Screwdriving requires torque to be applied by a rotary motion. Drilling responds to the same description; general-purpose power tools ("drill/drivers") are designed for both screwdriving and drilling, with a slipping clutch and low speed added to the drilling functionality. In an industrial environment dedicated tools optimised for their particular function are more often used.

Corded edit

Corded electric torque screwdrivers are commonly made in three different designs: pistol grip, angle and inline. This type is the one mostly used for industrial assembly applications such as electronic assembly and small parts assembly. Brushed electric motors and more efficient brushless motors are used. The torque ranges typically from 0.02 N⋅m to at least 27 N⋅m,[1] with speeds of up to 2,000 revolutions per minute (rpm).
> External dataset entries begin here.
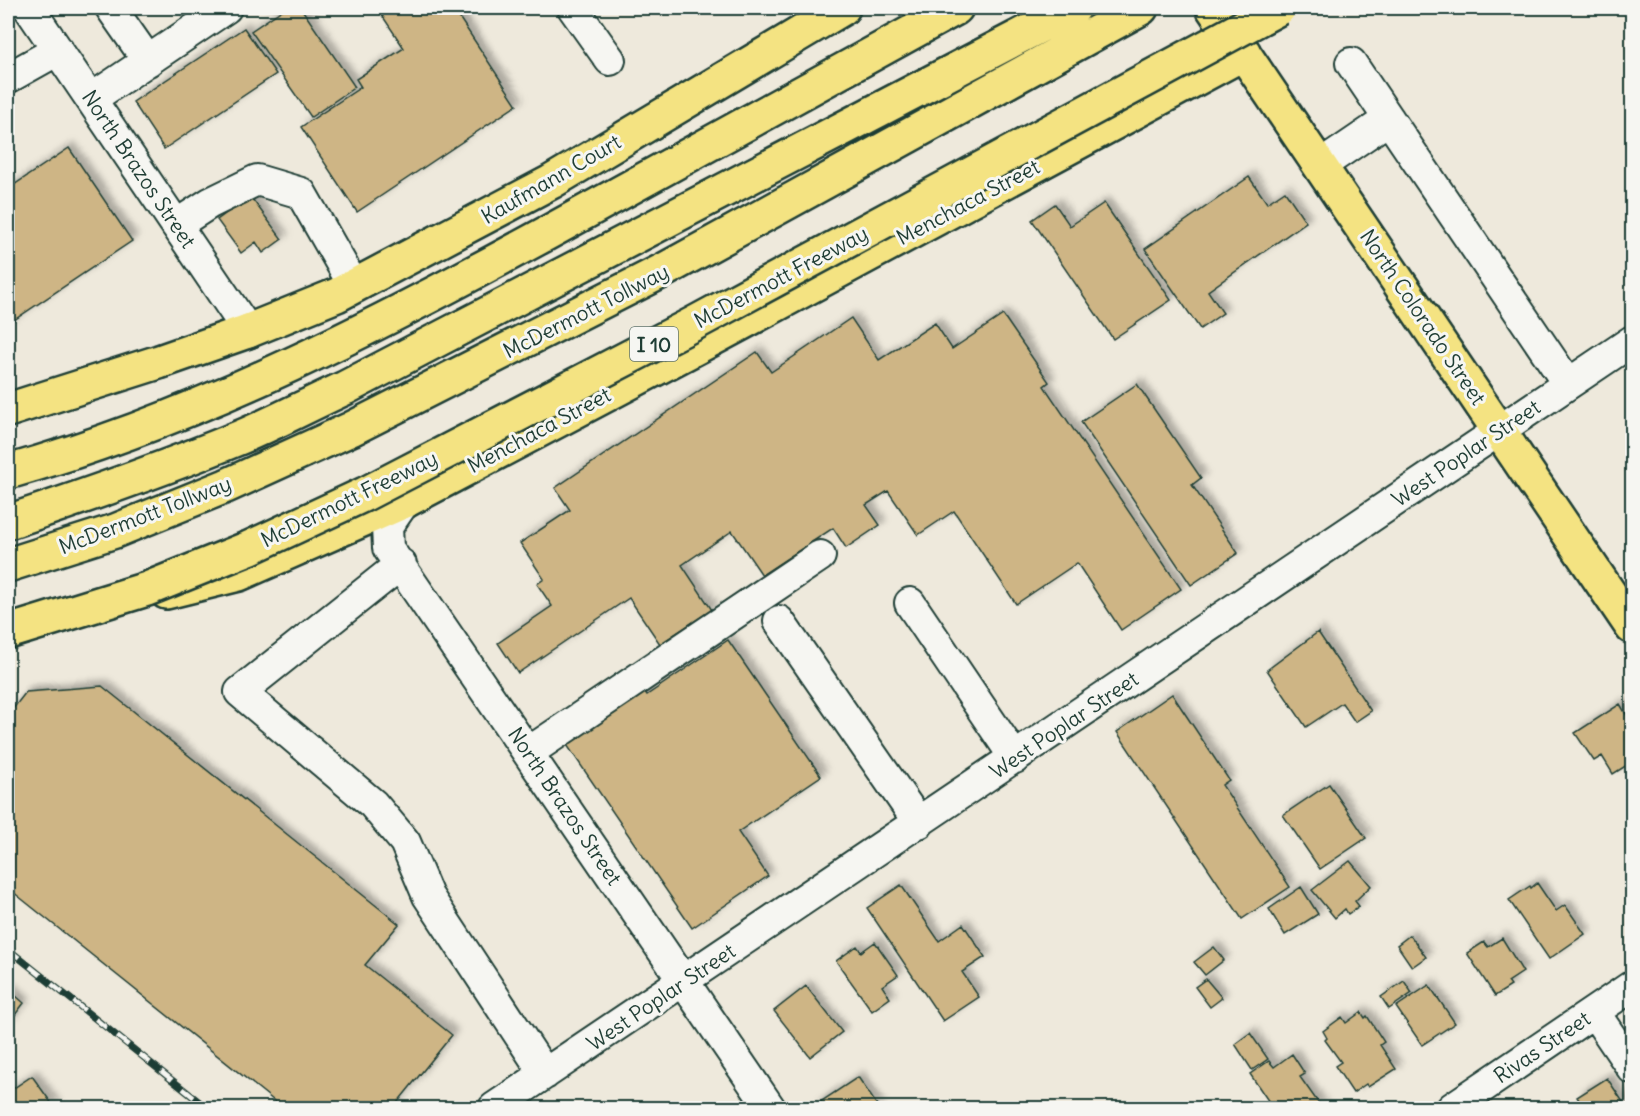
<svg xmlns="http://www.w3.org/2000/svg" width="1640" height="1116" viewBox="0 0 1640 1116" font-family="Delius,sans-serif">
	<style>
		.building { fill: #ceb585; stroke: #1f3d34; stroke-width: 1.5; filter: url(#shadow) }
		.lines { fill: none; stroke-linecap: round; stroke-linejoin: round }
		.minor-casing { stroke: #1f3d34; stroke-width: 34 }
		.major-casing { stroke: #1f3d34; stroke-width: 38 }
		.highway-casing { stroke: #1f3d34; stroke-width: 38 }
		.minor { stroke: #f6f6f2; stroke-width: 30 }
		.major { stroke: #f4e382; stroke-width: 33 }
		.highway { stroke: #f4e382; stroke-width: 33 }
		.rail-casing { stroke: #1f3d34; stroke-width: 7 }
		.rail { stroke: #f6f6f2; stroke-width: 4.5; stroke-dasharray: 14; stroke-linecap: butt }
		.highway-bridge-casing { stroke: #1f3d34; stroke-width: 38; stroke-linecap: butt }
		.highway-bridge { stroke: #f4e382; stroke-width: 33 }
		.labels { text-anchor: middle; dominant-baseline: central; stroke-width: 6; stroke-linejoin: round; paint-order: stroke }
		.shield { fill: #f6f6f2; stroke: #60746d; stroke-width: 1.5 }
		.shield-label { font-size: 20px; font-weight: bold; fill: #1f3d34 }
		.street-label { font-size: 21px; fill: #1f3d34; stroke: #f6f6f2 }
	</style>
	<defs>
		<filter id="shadow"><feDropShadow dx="5.5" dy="-5.5" stdDeviation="3" flood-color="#0004"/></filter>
	</defs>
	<rect width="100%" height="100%" fill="#eee9dc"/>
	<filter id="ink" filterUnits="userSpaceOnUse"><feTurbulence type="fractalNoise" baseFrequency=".0167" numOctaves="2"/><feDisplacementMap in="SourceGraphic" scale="12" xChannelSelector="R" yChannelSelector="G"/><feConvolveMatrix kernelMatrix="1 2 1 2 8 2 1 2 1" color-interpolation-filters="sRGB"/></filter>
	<g filter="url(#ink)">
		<path class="building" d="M285 8H301L355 87 311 117 251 31Z
			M377 8H453L517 105 357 212 301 127 361 87 356 79 404 48Z
			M244 28 276 74 164 149 133 102Z
			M69 148 132 241 8 324V189Z
			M1249 177 1267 203 1285 191 1306 222 1208 291 1223 313 1200 329 1145 249Z
			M250 196 282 239 263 253 256 242 241 253 217 220Z
			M1104 203 1171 300 1113 339 1032 220 1055 204 1070 226Z
			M1003 315 1049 382 1044 386 1181 589 1121 630 1077 563 1016 604 954 511 918 535 888 491 866 505 880 525 846 548 833 528 762 575 732 531 682 565 712 610 660 644 629 598 518 673 498 643 552 606 537 584 544 579 520 543 570 510 555 488 757 352 771 372 851 318 879 360 935 323 952 349Z
			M1137 384 1201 478 1192 485 1238 553 1191 585 1081 422Z
			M1318 632 1371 711 1355 722 1342 703 1306 727 1267 670Z
			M728 640 821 776 738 832 768 876 692 928 565 742 643 689 647 695Z
			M102 686 399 924 365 965 452 1035 393 1108H283L8 888V715L26 692Z
			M1172 694 1229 780 1222 785 1290 887 1242 919 1117 732Z
			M1620 704 1632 724V762L1613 774 1602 756 1594 761 1575 733Z
			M1329 784 1366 838 1320 869 1283 815Z
			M1350 861 1371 886 1355 901 1359 906 1348 914 1345 909 1335 918 1312 890Z
			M1537 883 1556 911 1565 905 1585 934 1549 959 1509 900 1530 886 1531 888Z
			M901 885 939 941 963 924 985 957 962 972 979 997 943 1021 867 908Z
			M1301 887 1318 914 1285 935 1269 909Z
			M1410 935 1426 957 1412 967 1397 945Z
			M1502 938 1523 972 1508 982 1511 986 1495 996 1467 953 1484 942 1488 947Z
			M875 942 898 975 882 986 890 998 872 1011 836 961 857 946 861 952Z
			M1214 947 1224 960 1205 975 1194 962Z
			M1206 979 1222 998 1210 1007 1195 987Z
			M1404 981 1412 993 1389 1009 1381 997Z
			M1429 985 1455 1023 1422 1045 1396 1007Z
			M806 986 842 1032 810 1057 774 1011Z
			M8 989 24 1003 8 1024Z
			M1361 1012 1365 1018 1367 1016 1384 1042 1380 1045 1396 1069 1368 1087 1366 1084 1353 1093 1335 1066 1341 1062 1325 1040 1327 1038 1323 1031 1342 1017 1346 1023Z
			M1250 1033 1268 1059 1252 1070 1235 1044Z
			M1292 1054 1305 1074 1300 1077 1322 1108H1273L1250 1074 1269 1061 1274 1067Z
			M32 1076 55 1108H8V1092Z
			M858 1077 879 1108H816L814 1106Z
			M1607 1078 1627 1108H1584L1577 1097Z"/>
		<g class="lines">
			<g class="minor-casing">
				<path id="minor" d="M29 8 248 331
					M111 8 148 61
					M573 8 610 60
					M1351 63 1568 384
					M8 78 58 50
					M91 99 226 8
					M1320 166 1389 119
					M176 225 210 203 257 180 301 193 354 286
					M405 501 387 527 388 548 770 1108
					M401 564 240 692 373 804 405 842 428 896 545 1074
					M910 603 1015 758
					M779 621 919 823
					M529 752 820 556
					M1594 1012 1632 1068
					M494 1108 1632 341
					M1452 1108 1632 986"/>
			</g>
			<g class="major-casing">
				<path id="major" d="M1213 8 1632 627
					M248 331 337 295 551 182 843 8
					M405 501 714 338 1244 53"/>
			</g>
			<g class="highway-casing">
				<path id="highway" d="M8 410 159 362 248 331
					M8 472C203 417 383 323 560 226 693 154 824 80 956 8
					M8 522C86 496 164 469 241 437 276 422 310 404 345 388L1074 8
					M8 565 115 531 226 486 351 429 666 269 1141 8
					M166 592 239 574 405 501"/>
			</g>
			<use href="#minor" class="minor"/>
			<use href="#major" class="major"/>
			<use href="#highway" class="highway"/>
			<g class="rail-casing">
				<path id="rail" d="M8 949 207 1108"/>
			</g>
			<use href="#rail" class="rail"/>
			<g class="highway-bridge-casing">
				<path id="highway-bridge" d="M8 632 147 589 249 548 365 494 693 324 1279 8"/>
			</g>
			<use href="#highway-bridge" class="highway-bridge"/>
		</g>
	</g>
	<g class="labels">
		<rect class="shield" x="630" y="327" width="48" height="34" rx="4.5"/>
		<g class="shield-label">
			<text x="654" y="344">I 10</text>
		</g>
		<g class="street-label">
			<text transform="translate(139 169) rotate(56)">North Brazos Street</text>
			<text transform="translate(551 179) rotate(-30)">Kaufmann Court</text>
			<text transform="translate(968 202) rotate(-28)">Menchaca Street</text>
			<text transform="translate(781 277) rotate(-28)">McDermott Freeway</text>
			<text transform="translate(586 311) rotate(-27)">McDermott Tollway</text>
			<text transform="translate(1423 317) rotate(56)">North Colorado Street</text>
			<text transform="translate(539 430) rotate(-28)">Menchaca Street</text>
			<text transform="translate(1466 453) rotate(-34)">West Poplar Street</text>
			<text transform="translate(349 499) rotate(-26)">McDermott Freeway</text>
			<text transform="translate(145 515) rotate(-21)">McDermott Tollway</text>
			<text transform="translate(1064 725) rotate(-34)">West Poplar Street</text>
			<text transform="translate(565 806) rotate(56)">North Brazos Street</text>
			<text transform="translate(661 997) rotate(-34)">West Poplar Street</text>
			<text transform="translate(1542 1047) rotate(-34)">Rivas Street</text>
		</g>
	</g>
	<rect width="1640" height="1116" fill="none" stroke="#f6f6f2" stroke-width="30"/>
	<rect x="15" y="15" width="1610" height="1086" fill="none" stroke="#1f3d34" stroke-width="2" filter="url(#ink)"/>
</svg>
Electric screwdrivers with transducers can be categorized into three groups according to their physical features:

Pistol grip
Enables the user to hold the tool and apply up to 10 N⋅m of torque; more than that is not recommended due to ergonomics. Lets the user hold the tool with one hand and offers better accessibility in some cases.
Angle type
With angle-type tightener user can tighten with up to 100 N⋅m torque using both hands, or even more with the help of assistive tools. In some cases it can offer better for accessibility to the tightening point.
Inline type
Looks like a regular screwdriver. Not possible to tighten manually more with more than 2 N⋅m of torque. Commonly used on machines and manipulators. Can apply go up to 1000 N⋅m torque on machines. Mostly used in the trucking and flight industries, especially for wheel tightening.

Cordless edit

Cordless torque screwdriver are powered by batteries, usually rechargeable batteries with voltages from 3.6 to 18 volts. Dedicated screwdrivers for domestic use tend to operate off 3.6 to 4.8 volts and have relatively low maximum torque; drill/drivers operate off higher voltages and can deliver higher maximum torque. Cordless torque screwdrivers are used for the same applications as cordless screwdrivers without torque control.

Pneumatic torque screwdriver edit

The pneumatic torque screwdriver is widely used for assembly requiring higher levels of torque. These tools are commonly used in automotive, aerospace and marine manufacturing. Pneumatic tools require a constant pressurized air source. Torque for this type of torque screwdriver ranges from 0.17 N⋅m (1.5 in lb) to 30 N⋅m (265 in lb), and speeds range from 800 to 2600 rpm. These tools must be near their compressed air source, not a problem in manufacturing but less suitable for general maintenance. Torque may not be controlled as accurately as by electrically powered tools.